Leftover fabric, a new pattern, an old pattern, and keeping it simple: I love the outcome.
The pattern for the top is Nancy Zieman’s color block top (M 7600). It’s really super easy and the directions have little tips for sewing knits. When I first bought the pattern, I didn’t realize it was for knits, but I think you could easily adapt this pattern for woven fabric too.
I made view A. I originally cut a size 14, given how everything else was fitting lately, but when I basted the top portion together for a test run, it was way too big, so I cut the entire top back down to a 12.
I used the same black rayon doubleknit from Gorgeous Fabrics as the dress I just made, plus some of the off-white she had in rayon doubleknit. The remainder of the black and white are reserved for a color block dress for the fall. This fabric is luscious: it has body and drape and feels good on the skin. I’m not fond of working with knits – the stretchiness and rolling are annoying. Double knits are more stable though, so I tend to choose them over jersey (and if I buy jersey, it tends to sit in the closet).
There isn’t much to the construction of the top – though I made some changes. First, I left off the embellishments. Second, as described, the armholes and neckline are bound. I didn’t do that. The rayon is heavy and I felt the binding would distract/detract. So, I interfaced the edges, serged them (trimming 1/4 inch), folded over 3/8 inch, pressed carefully and slowly topstitched. I did the same with the hems.
The final change I made was to pick out the top stitching under the arms (it’s actually forward on the top, toward the center seam by about 3 inches, as you can see in the picture. I had my doubts when I was doing this finally step. Sure enough, when I put it on, the drape was compromised. I was worried about wardrobe malfunction, but it doesn’t seem to be a problem (though it might be on a larger-breasted individual).

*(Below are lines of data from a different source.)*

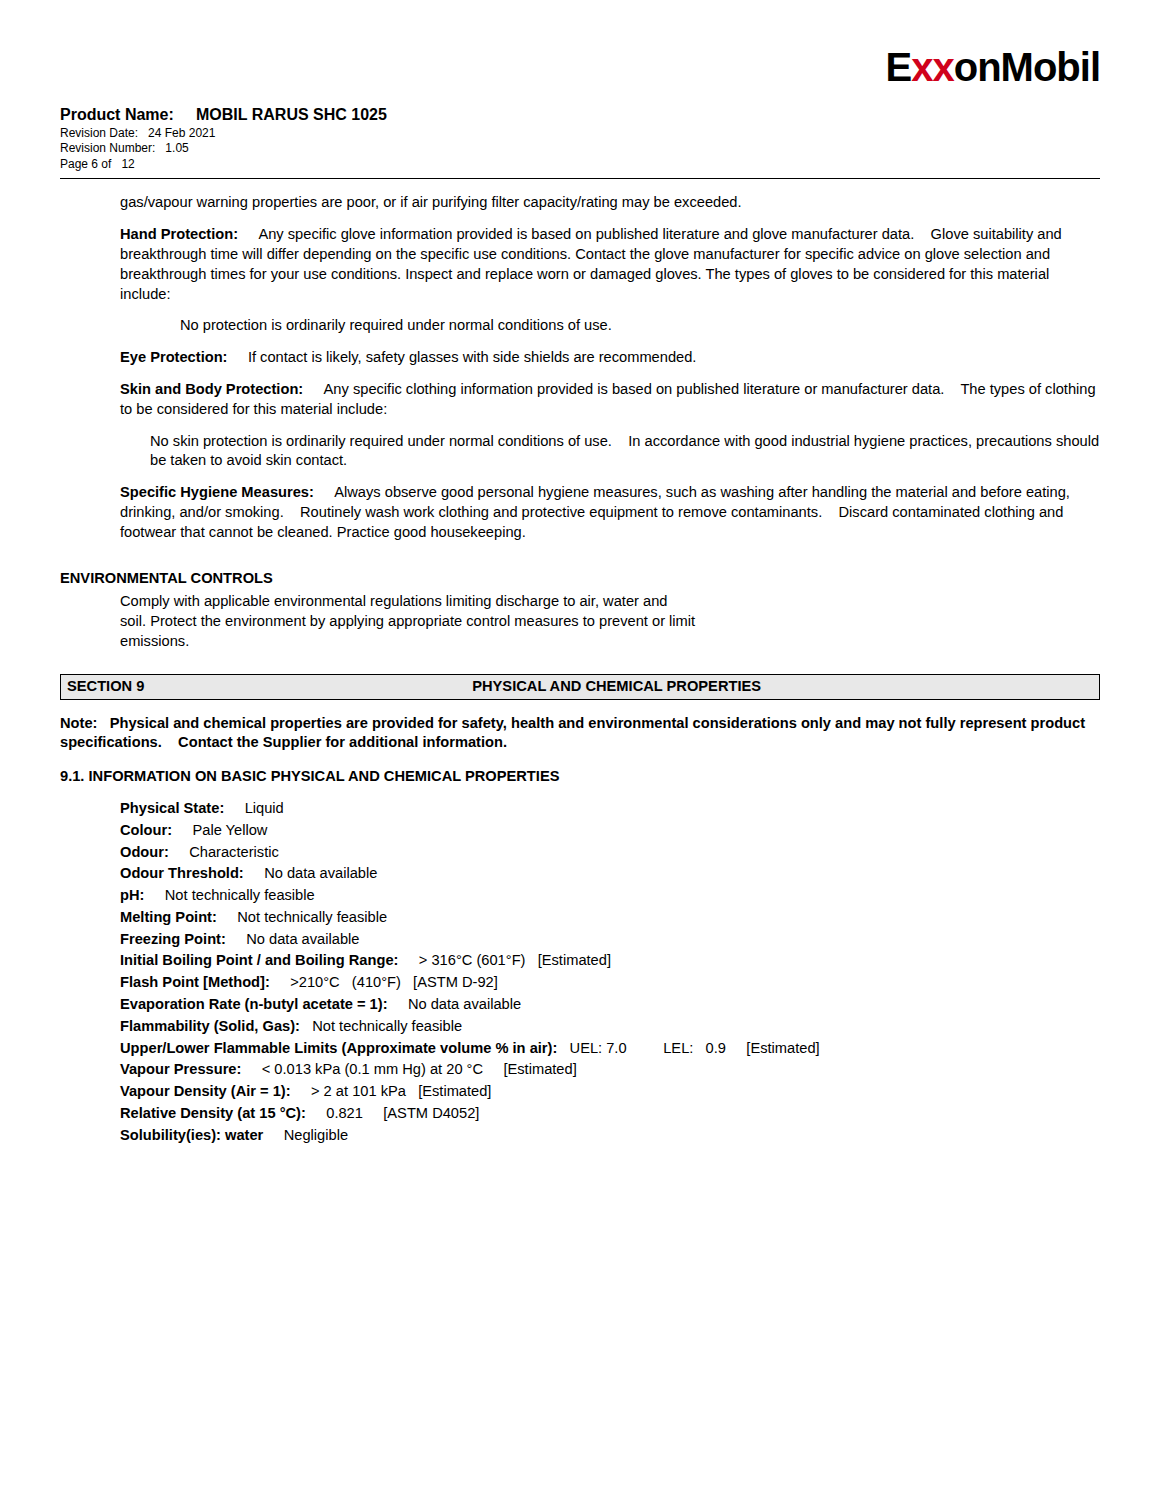Exx onMobil
Product Name: MOBIL RARUS SHC 1025
Revision Date: 24 Feb 2021
Revision Number: 1.05
Page 6 of 12
gas/vapour warning properties are poor, or if air purifying filter capacity/rating may be exceeded.
Hand Protection: Any specific glove information provided is based on published literature and glove manufacturer data. Glove suitability and breakthrough time will differ depending on the specific use conditions. Contact the glove manufacturer for specific advice on glove selection and breakthrough times for your use conditions. Inspect and replace worn or damaged gloves. The types of gloves to be considered for this material include:
No protection is ordinarily required under normal conditions of use.
Eye Protection: If contact is likely, safety glasses with side shields are recommended.
Skin and Body Protection: Any specific clothing information provided is based on published literature or manufacturer data. The types of clothing to be considered for this material include:
No skin protection is ordinarily required under normal conditions of use. In accordance with good industrial hygiene practices, precautions should be taken to avoid skin contact.
Specific Hygiene Measures: Always observe good personal hygiene measures, such as washing after handling the material and before eating, drinking, and/or smoking. Routinely wash work clothing and protective equipment to remove contaminants. Discard contaminated clothing and footwear that cannot be cleaned. Practice good housekeeping.
ENVIRONMENTAL CONTROLS
Comply with applicable environmental regulations limiting discharge to air, water and
soil. Protect the environment by applying appropriate control measures to prevent or limit
emissions.
SECTION 9 PHYSICAL AND CHEMICAL PROPERTIES
Note: Physical and chemical properties are provided for safety, health and environmental considerations only and may not fully represent product specifications. Contact the Supplier for additional information.
9.1. INFORMATION ON BASIC PHYSICAL AND CHEMICAL PROPERTIES
Physical State: Liquid
Colour: Pale Yellow
Odour: Characteristic
Odour Threshold: No data available
pH: Not technically feasible
Melting Point: Not technically feasible
Freezing Point: No data available
Initial Boiling Point / and Boiling Range: > 316°C (601°F) [Estimated]
Flash Point [Method]: >210°C (410°F) [ASTM D-92]
Evaporation Rate (n-butyl acetate = 1): No data available
Flammability (Solid, Gas): Not technically feasible
Upper/Lower Flammable Limits (Approximate volume % in air): UEL: 7.0 LEL: 0.9 [Estimated]
Vapour Pressure: < 0.013 kPa (0.1 mm Hg) at 20 °C [Estimated]
Vapour Density (Air = 1): > 2 at 101 kPa [Estimated]
Relative Density (at 15 °C): 0.821 [ASTM D4052]
Solubility(ies): water Negligible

In the end, I find the top cool, sophisticated, and flattering (despite the lack of shape). I’ve worn it a few times already.
The skirt is one I’ve made four times now – the ever popular Rachel Comey (Vogue 1247). Funny, I never blogged the other three skirts. I used the last of the black cotton sateen (with stretch) from the old Gorgeous Fabrics that I used for the not-great Pucci pant. Of course, sateen reflects light, whereas the black rayon absorbs it, so the two blacks really don’t go together… but I’m okay with it … for now. And this makes black skirt number 6 in my wardrobe. A staple! – different styles, fabrics… and two are near retirement.
I did this quickly – it’s an easy skirt – making a few changes from the original. First, I used the serger to finish my seam/hem edges, rather than binding them. I’ve done both, and I’m indifferent on this skirt, with this fabric, so I went simpler. Second, I’ve eliminated the pockets. For some reason, they poof out weirdly on my, so only one version of this skirt ever had pockets. And finally, I added six inches to the length. This skirt is only 15 inches in length in its original form, and I wanted to be able to wear this to work, too.
One other note: I cut this out starting at a 12, adding 1/4 inch to each side (total one inch to the circumference). Since the difference between a 12 and 14 is about 3/8″, I originally sewed 1/2 inch seam allowances (total 1.5 inch circumference). The skirt was too loose, so I went back to the regular seam allowances. I think the difference (and what I failed to take into account with the Pucci pant) is that the fabric has some stretch.
Yes, more wardrobe staples, and black/white can get boring, but I’m working on things I can wear for a trip to NYC later this summer. I don’t want to pack a lot, but I want to look chic. I can add bits of color here and there to change things up.